Closed clausnagel closed 6 years ago

clausnagel commented 6 years ago

The v0.2 Json schema only defines "material" and "texture" properties for the geometry types Solid and MultiSurface . What about CompositeSurface, MultiSolid and CompositeSolid? In CityGML, also their surface members can receive appearances.

What about the depth of the arrays of "material" and "texture" for each geometry type? According to the examples in the spec, "texture" seems to have the same hierarchial structure as "boundaries", whereas "material" seems to be a flat array. Is this correct? Would be great to have these definitions in the Json schema as well.

Often not all surfaces of a building shall receive a material or texture. Just think of the GroundSurface, which is not visible in most viewers anyways. How do you denote non-colored resp. non-textured surfaces in the "material" and "texture" arrays?

hugoledoux commented 6 years ago
  1. I forgot these, yes of course all 3D primitives having surfaces can have a texture. This is also related to the issue #3 , which I'll find a way, probably a key-value pair "name"-"texture"/"material" for each one, the "name" giving the context of the texture (like "winter" or "night"). Something that is I believe not prescribed in CityGML is: which one to use for a visualisation? I couldn't find anything. I was thinking of having teh first, but if I use a key-value then the order is not guaranteed to be preserved... suggestions?

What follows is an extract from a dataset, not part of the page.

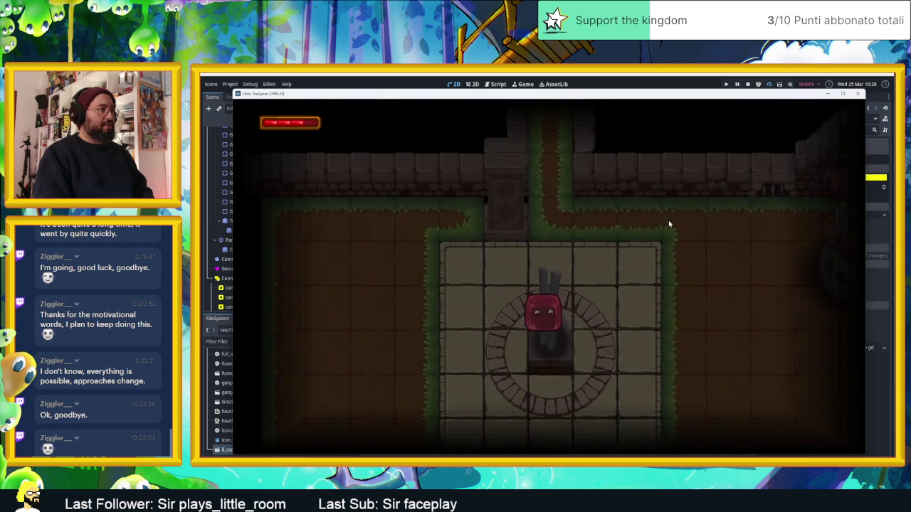
key("w")
key("s")
key("d")
key("s")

  2. This is indeed rather sloppy in v0.2, my plan was to work on this for v0.3. In short, yes texture has the same structure as the boundaries array (each vertex is mapped to another one), but material has (depth-2): each surface "[[]]" get a material, which is an integer. I'll enforce this (soon) in the schema and in the software "cityjson-valschema"

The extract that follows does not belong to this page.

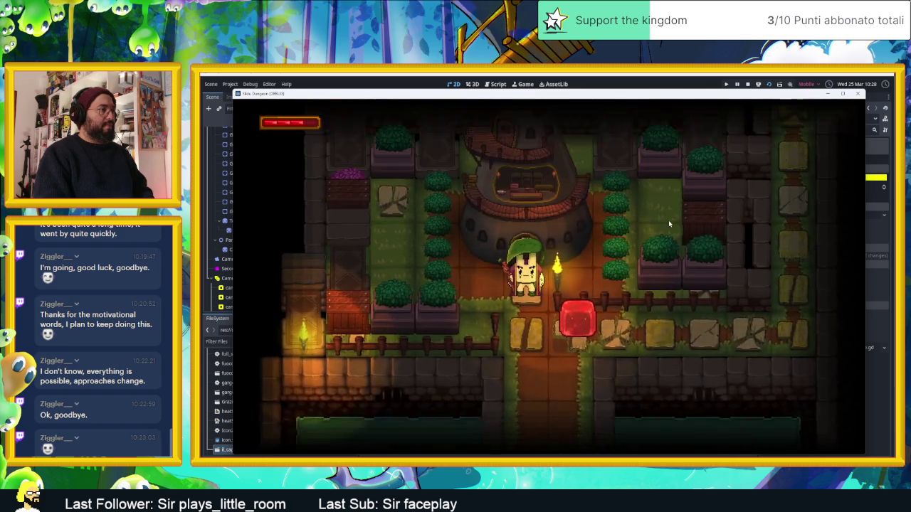
key("d")
key("w")
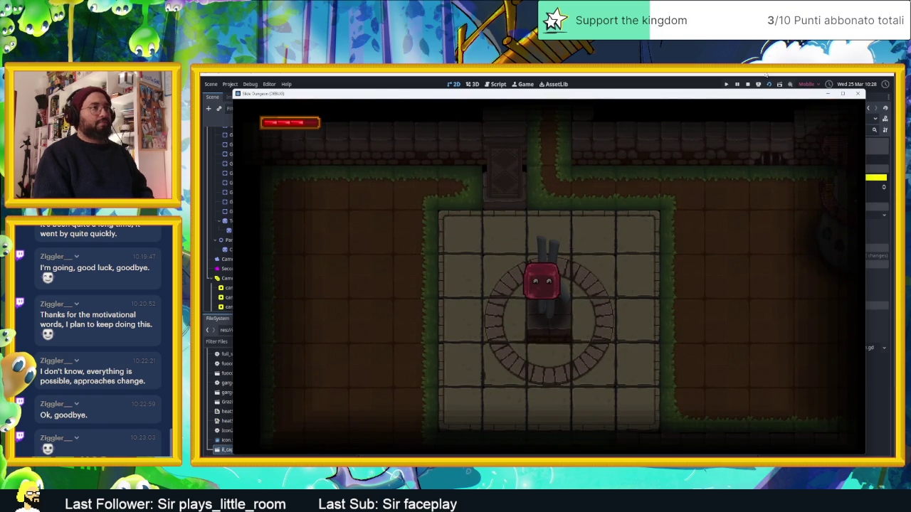
left_click(752, 84)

  3. another thing on my list. I reckon that null should be used, but I'm not sure what is the proper JSON way to do this. or -1 since we index from 0.

clausnagel commented 6 years ago

ad 1: You could introduce some property like "defaultTheme" whose value would be the name of the default theme. If this property is not present in a CityJSON dataset, then it would be up to the viewer to decide (possibly by asking the user for input). CityGML 2.0 in fact does not support to denote the default theme. Maybe worth a CR.

ad 2: Great, thanks. I am currently working on CityJSON support for citygml4j. I think it makes sense to wait for the appearance representation to be more stable before implementing it.

ad 3: Well, I use Gson for parsing/writing Json in Java. It easily supports null values:

"material": [
    [0, 0, null, 1, 1, 1]
  ]

Maybe that's alreasy a feasible way?

hugoledoux commented 6 years ago
  1. done, see #3 for my proposal

  2. I saw, this is great and very much welcome! That means that we'll be able to convert back-and-forth, right?

  3. yes null works for sure, I was more thinking whether an empty object {} is better... or if I have a surface that has no textures, do I put [[]] or [[null]] ? I chose the latter at this point, but need to fiddle with my json library.